Merauke, Suryapapua.com– Mengenakan pakaian adat berwarna merah sebagai symbol identitas, sekaligus menunjukkan akan semangat kekompakan.
Itulah suasana yang terjadi dalam perayaan Misa Inkulturasi Etnis Kei yang berlangsung di Gereja Santa Theresia Buti, Kabupaten Merauke, Provinsi Papua Selatan Minggu (21/09/2025).
Seribuan umat didominasi orang Kei memadati bagian dalam gereja, pendopo hingga samping kiri-kanan. Nyaris tak ada ruang atau tempat. Kursi-kursi yang disiapkan-pun kurang. Sehingga banyak umat terpaksa memilih berdiri mengikuti jalannya perayaan misa iknulturasi.
Meriah dan semarak.

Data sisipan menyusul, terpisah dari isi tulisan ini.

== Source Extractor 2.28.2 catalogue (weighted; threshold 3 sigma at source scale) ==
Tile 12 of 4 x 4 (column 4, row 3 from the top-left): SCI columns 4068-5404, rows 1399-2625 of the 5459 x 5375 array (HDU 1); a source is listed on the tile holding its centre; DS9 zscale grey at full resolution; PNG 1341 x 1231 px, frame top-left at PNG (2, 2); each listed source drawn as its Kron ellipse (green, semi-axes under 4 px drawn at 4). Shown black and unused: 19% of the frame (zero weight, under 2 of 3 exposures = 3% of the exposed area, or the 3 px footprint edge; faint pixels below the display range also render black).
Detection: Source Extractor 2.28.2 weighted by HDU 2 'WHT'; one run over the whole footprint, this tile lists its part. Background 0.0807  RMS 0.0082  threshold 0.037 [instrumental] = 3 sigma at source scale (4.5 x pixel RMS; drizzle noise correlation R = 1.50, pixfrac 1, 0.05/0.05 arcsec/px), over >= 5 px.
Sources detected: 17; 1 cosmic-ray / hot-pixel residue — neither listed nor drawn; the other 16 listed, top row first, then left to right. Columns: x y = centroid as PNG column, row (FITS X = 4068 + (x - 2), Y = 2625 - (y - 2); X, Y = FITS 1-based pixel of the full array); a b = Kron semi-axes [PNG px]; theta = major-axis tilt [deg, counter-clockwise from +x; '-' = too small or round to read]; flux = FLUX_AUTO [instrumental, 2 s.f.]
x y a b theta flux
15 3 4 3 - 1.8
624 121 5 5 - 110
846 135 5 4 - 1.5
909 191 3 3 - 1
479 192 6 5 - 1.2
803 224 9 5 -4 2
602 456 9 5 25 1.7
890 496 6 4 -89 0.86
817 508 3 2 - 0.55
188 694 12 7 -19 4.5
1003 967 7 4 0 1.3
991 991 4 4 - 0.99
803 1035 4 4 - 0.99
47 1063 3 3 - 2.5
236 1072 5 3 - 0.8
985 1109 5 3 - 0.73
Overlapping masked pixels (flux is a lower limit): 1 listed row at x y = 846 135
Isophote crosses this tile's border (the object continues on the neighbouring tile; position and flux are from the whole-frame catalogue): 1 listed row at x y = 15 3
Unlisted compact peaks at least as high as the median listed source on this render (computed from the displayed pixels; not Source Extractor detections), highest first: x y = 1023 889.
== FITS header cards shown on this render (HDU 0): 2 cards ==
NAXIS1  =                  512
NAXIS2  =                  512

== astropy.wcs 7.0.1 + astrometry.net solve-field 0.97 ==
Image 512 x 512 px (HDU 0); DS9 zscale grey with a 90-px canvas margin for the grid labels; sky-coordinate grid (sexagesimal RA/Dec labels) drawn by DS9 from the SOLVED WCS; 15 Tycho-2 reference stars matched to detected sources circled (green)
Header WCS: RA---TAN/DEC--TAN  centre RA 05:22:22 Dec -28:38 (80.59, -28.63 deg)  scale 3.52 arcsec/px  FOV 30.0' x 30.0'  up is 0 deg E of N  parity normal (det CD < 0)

Empat pastor diantaranya Simon Petrus Matruty, Aloysius Batmyanik, Romy Safsanubun, Linus Dumatubun serta Pastor Aris memimpin perayaan Misa Inkulturasi Kei.
Sebelum perayaan dilangsungkan, keempat pastor diarak tarian panah oleh sejumlah laki-laki dengan gerakan menyerupai memanah serta mendayung.
Suasana dan nuansa benar-benar berbeda dipertonkan dan atau ditunjukkan selama perayaan Misa Inkulturasi Kei berlangsung.
Tidak hanya tarian, tetapi juga semua ornamen maupun lagu-lagu dari pembukaan hingga akhir, dengan menggunakan Bahasa Kei.

Hadir dalam perayaan misa inkulturasi, selain para sesepuh maupun 1.000-an masyarakat Kei di Gereja Santa Theresia Buti, juga Bupati Merauke, Yoseph Bladib Gebze, Kapolres Merauke, AKBP Leonardo Yoga serta para pejabat lainnya.
Pastor Paroki Santa Theresia Buti, Semon Petrus Matruty dalam sepata-dua kata mengungkapkan, hari ini hadir dua putra terbaik dari Langgur yakni Pastor Linus Dumatubun serta Pastor Romy Safsanubun pada perayaan Misa Inkulturasi Kei.
“Ini semua tidak direncanaka sejak awal, tetapi seluruh alam merestui kehadiran kedua pastor. Ini adalah kekuatan sangat luar biasa. Terimakasih untuk kehadiran-nya sekaligus memberikan spirit kepada umat,” katanya.
Dalam kesempatan dimaksud, Pastor Sipe, panggilan akrabnya menyampaikan banyak terimakasih atas pelaksanaan Misa Ikulturasi Kei yang sangat meriah dan menggembirakan.
“Ya, ini bukan persiapan satu atau dua hari, tetapi sangat lama. Dari semua etnis, saya lihat Etnis Kei paling oke dan siap,” ungkapnya memuji.
Umat Kei, demikian Pastor Sipe, menjemput kesempatan pertama dengan tali persaudaraan yang mungkin selama ini retak karena ekonomi, politik dan lain-lain. Jadi gereja mempersatukan mereka semua.
“Bagi saya, masyarakat Kei menggunakan kesempatan sangat baik pada moment misa inkulturasi. Dimana lahir dari kekuatan kata dan semangat yang terjadi diantara mereka,” tandasnya.
“Sekali lagi terimakasih banyak untuk semua orang Kei yang telah berbuat dan berkorban,” ujarnya.